John Honeywell, AKA Captain Greybeard, shares his reviews of the three luxury cruise holidays he enjoyed this summer.
Luxury cruising comes in all shapes and sizes – there’s no such thing as a one-size-fits-all policy. This summer, I have enjoyed three cruises on very different ships, each of them comfortably worth the luxury tag, but poles apart in size and style.
Regent Seven Seas Explorer
Regent Seven Seas Explorer boldly announces itself as the most luxurious ship ever built, daring anyone to challenge the assertion.
It’s not far off, though, especially for the few – very few – passengers who could afford the $10,000 a day needed to stay in its 4,500-square foot Regent Suite. Occupants have a better view from their panoramic windows than the captain has from the bridge two decks below, and they are provided with a limo and driver in each port of call. The accommodation boasts – and I really mean boasts – its own personal spa with unlimited treatments provided by the Canyon Ranch staff. There’s a $250,000 Steinway grand piano, and the king-sized bed cost more than $100,000.
My Concierge Suite was nowhere near as roomy, but I liked the fact the bed faced the window, beyond which was a spacious balcony. Food in all the ship’s restaurants was excellent, and I feel slightly guilty that my favourite thing was the handcrafted beef burger topped with lobster and sweetcorn aioli – I ate three during my five days on board.
Queen Mary 2
By comparison, the beef burgers on Cunard’s flagship, Queen Mary 2 – which was my home for an eight-day crossing of the Atlantic from Southampton to New York – were a slight let-down. But that was the only disappointment. The newly-remastered ship – beneficiary of a £90-million dry-dock refurbishment this spring – has been given a new lease of life.
It has said goodbye to the over-sauced Todd English restaurant and the unloved Winter Garden. They have been transformed into the fresh, modern Verandah, and the comfortably-welcoming Carinthia Lounge.
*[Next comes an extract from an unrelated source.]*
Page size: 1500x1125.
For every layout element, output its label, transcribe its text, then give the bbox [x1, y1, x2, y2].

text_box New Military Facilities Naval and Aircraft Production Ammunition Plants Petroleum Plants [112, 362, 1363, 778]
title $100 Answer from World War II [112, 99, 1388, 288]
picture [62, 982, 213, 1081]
New balcony cabins have been added to the ship’s top deck, and even the pets who travel have been given better facilities – more kennels, plus a Liverpool lamppost and a New York fire hydrant for their convenience.
Queen Mary 2 offers luxury in the grandest manner – high tea in the Queens Room, enrichment talks in the planetarium, and an ever-changing repertoire of entertainment in the plush Royal Court Theatre.
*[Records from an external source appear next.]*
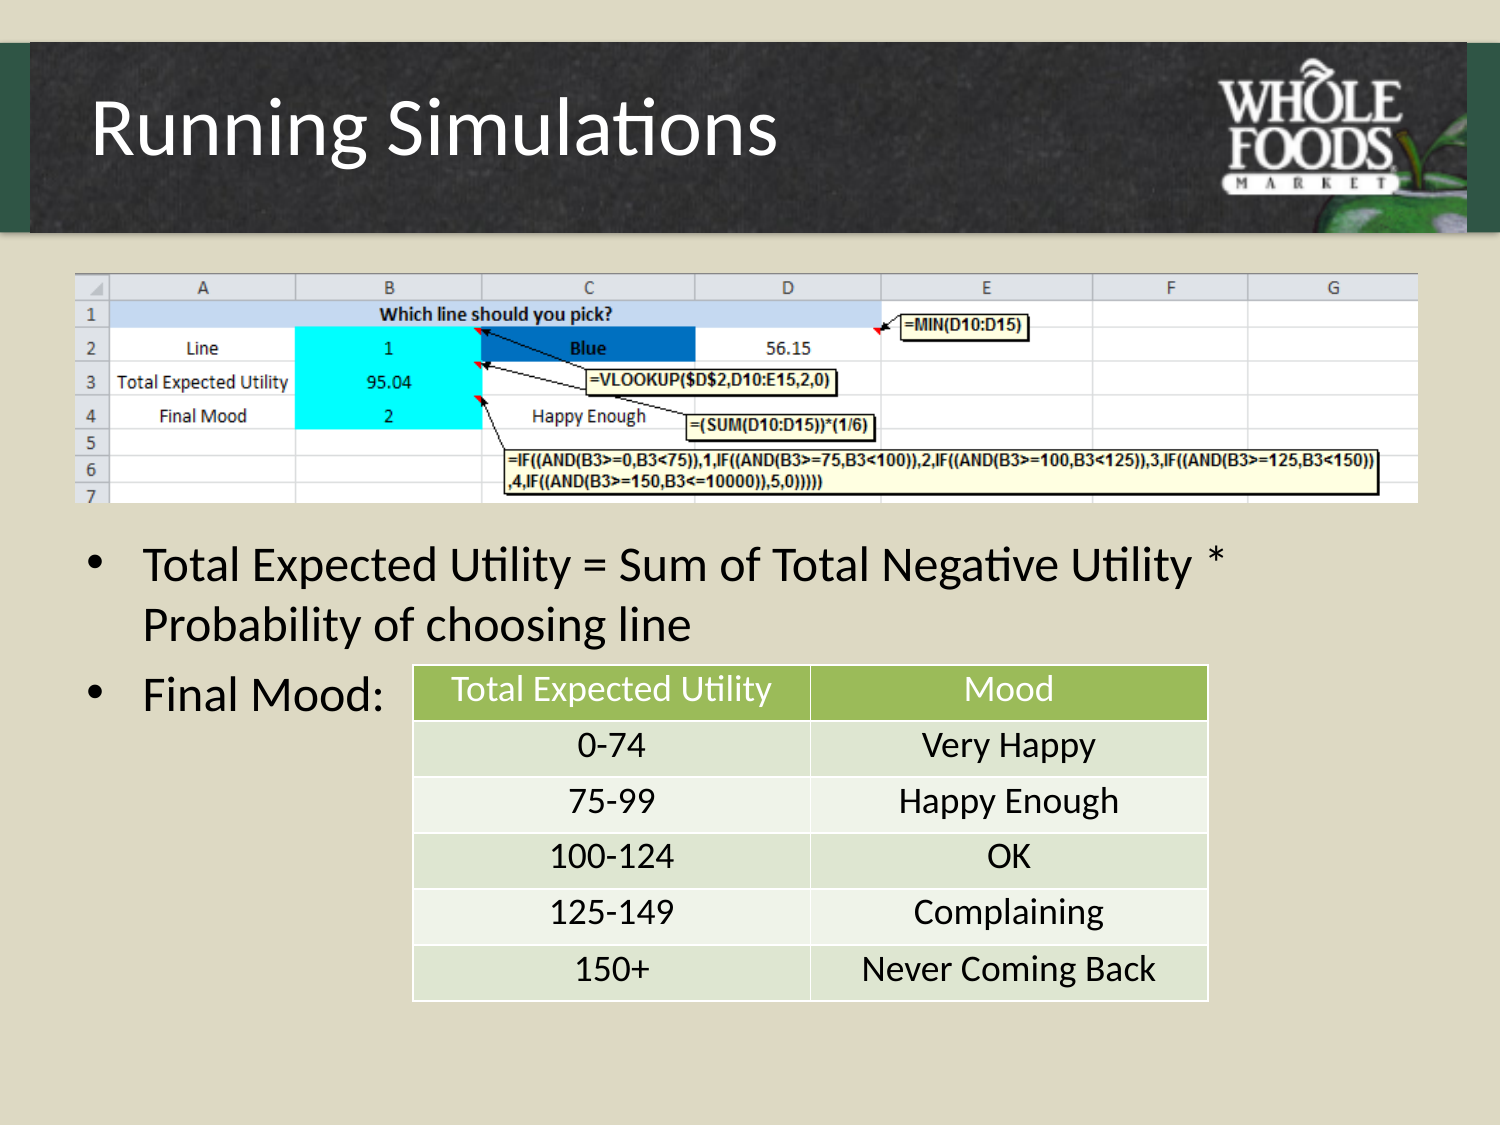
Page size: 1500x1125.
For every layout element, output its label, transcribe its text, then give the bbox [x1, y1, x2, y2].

table_cell 75-99 [414, 778, 810, 832]
picture [74, 272, 1418, 504]
table_cell Complaining [811, 890, 1207, 944]
table_cell Never Coming Back [811, 946, 1207, 1000]
table_cell OK [811, 834, 1207, 888]
list Total Expected Utility = Sum of Total Negative Utility * Probability of choosing line Final Mood: [71, 523, 1422, 1058]
table_cell Very Happy [811, 722, 1207, 776]
table_cell 100-124 [414, 834, 810, 888]
table_cell 0-74 [414, 722, 810, 776]
title Running Simulations [75, 57, 1425, 187]
table_header Mood [811, 666, 1207, 720]
table_cell Happy Enough [811, 778, 1207, 832]
table_cell 150+ [414, 946, 810, 1000]
table_cell 125-149 [414, 890, 810, 944]
table_header Total Expected Utility [414, 666, 810, 720]
picture [30, 42, 1467, 233]
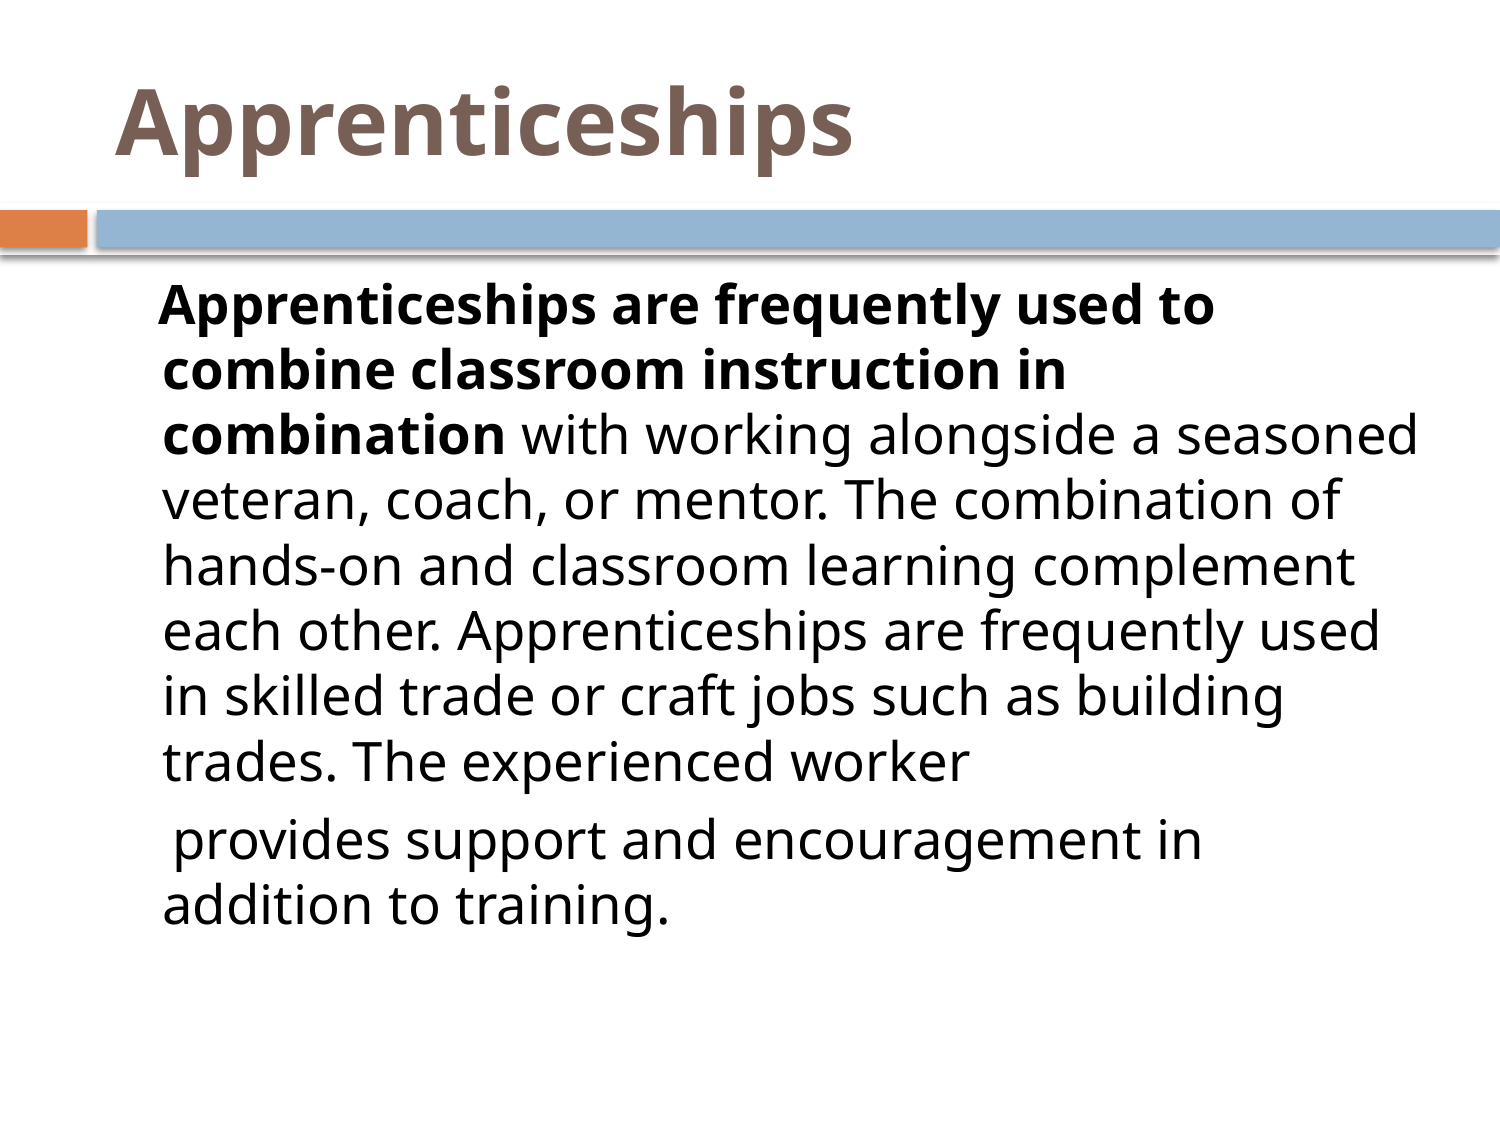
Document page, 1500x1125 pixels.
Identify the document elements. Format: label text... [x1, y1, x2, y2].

title Apprenticeships [100, 37, 1438, 200]
list Apprenticeships are frequently used to combine classroom instruction in combination with working alongside a seasoned veteran, coach, or mentor. The combination of hands-on and classroom learning complement each other. Apprenticeships are frequently used in skilled trade or craft jobs such as building trades. The experienced worker provides support and encouragement in addition to training. [100, 262, 1438, 1000]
My third luxury experience this summer was nowhere near as big and it had nothing as lavish as the QM2’s facilities. Crystal Esprit carries just 62 passengers – against 750 on Explorer and 2,695 on QM2. The guests are outnumbered by the crew of 91. The week spent exploring the Adriatic coast from Dubrovnik to Venice was almost like taking a holiday on my own private yacht. Excursions in each port, from Kotor in Montenegro to Split, Zadar, and finally the Slovenian town of Piran, were included in the fare, as were the drinks.
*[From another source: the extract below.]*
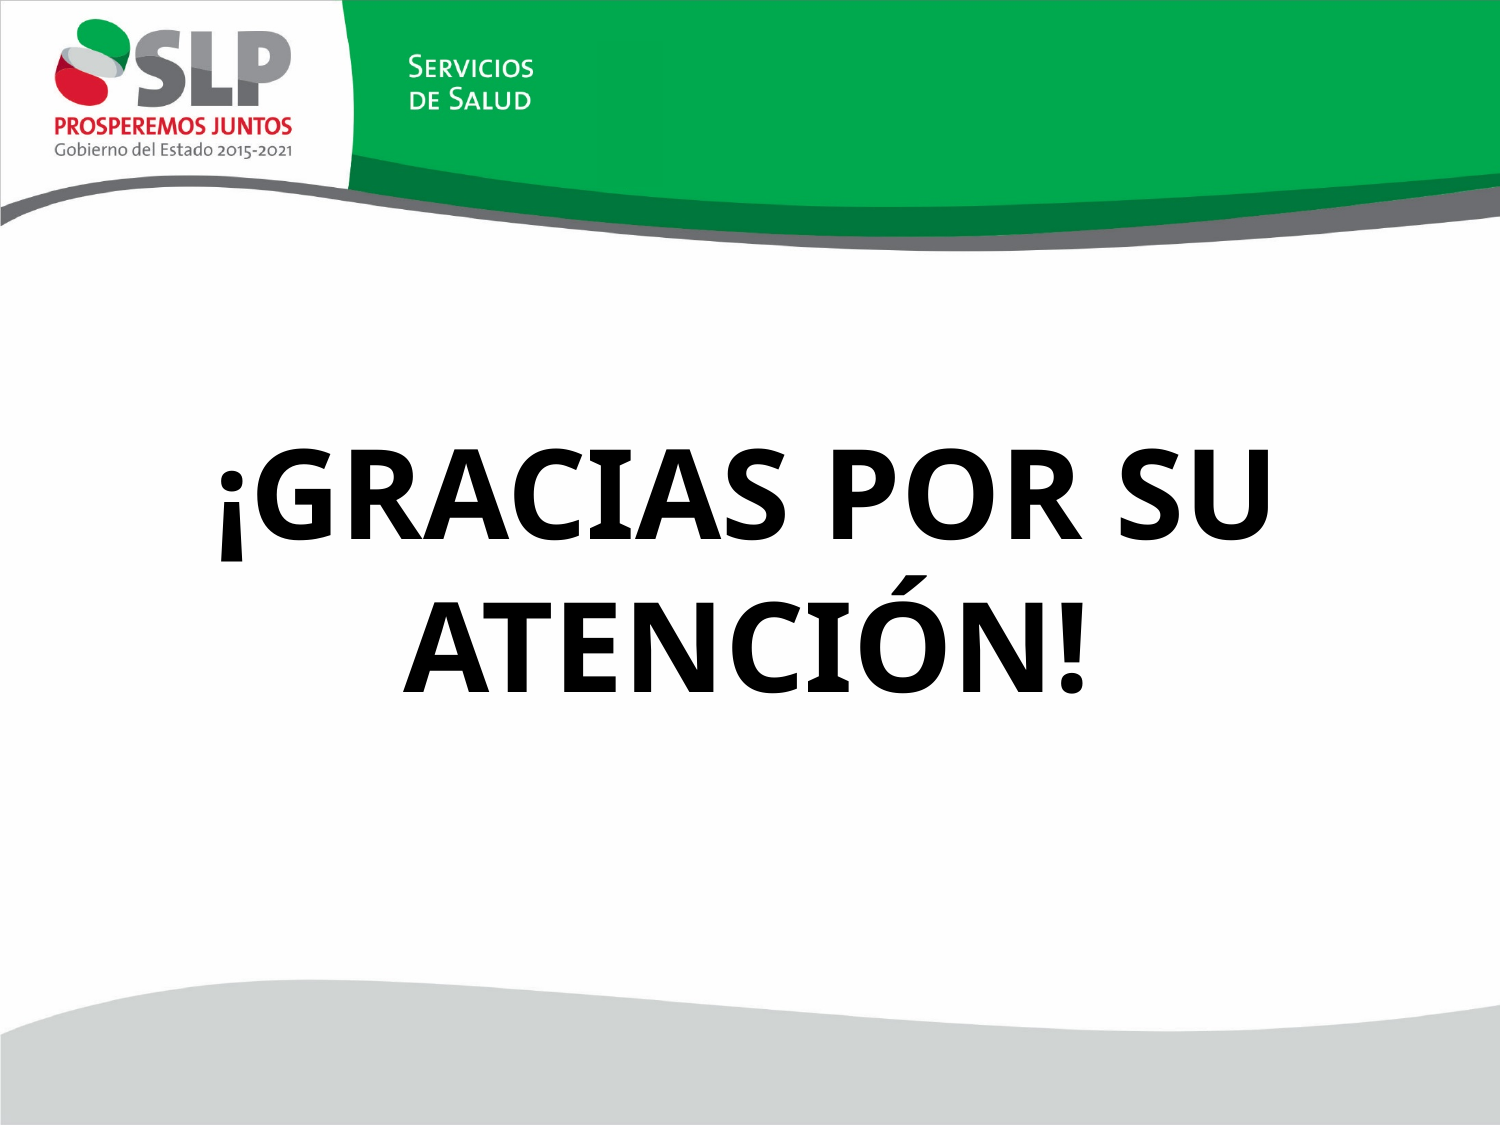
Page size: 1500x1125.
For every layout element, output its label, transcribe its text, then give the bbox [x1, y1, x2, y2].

picture [0, 0, 1500, 1125]
list ¡GRACIAS POR SU ATENCIÓN! [100, 408, 1395, 860]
Instead of lavish theatre productions, there was one man and a piano, keeping his small audience happy by playing their favourite tunes.
A water sports platform at the stern was lowered when the ship was at anchor; guests went swimming and kayaking, and I had my first ever chance to take command of a jet-ski. Sadly, I didn’t get a chance to descend beneath the waves in Esprit’s 3-man submarine because the weather turned against us. There were no disappointments when it came to the food, especially dinners. There was limited choice, but the creations of Birmingham-born chef Adam Jenkins and his small team – all on show every night in the open galley – were, without exception, absolutely sublime.
Sommelier Sean, from South Africa, always came up with just the right bottle to accompany the dishes, and he would be on hand with a glass of dessert wine or, if I was having cheese, a glass of port. Our butler was equally attentive, bringing my wife a pot of tea so she could have a lie-in while I went for breakfast to set me up for the day ahead – which usually involved a morning ashore and an afternoon lazing by the pool.
So I’ve enjoyed three different types of luxury – some more than others. It could be the same for you – all you have to do is choose the style that suits you best, and then dig into your savings.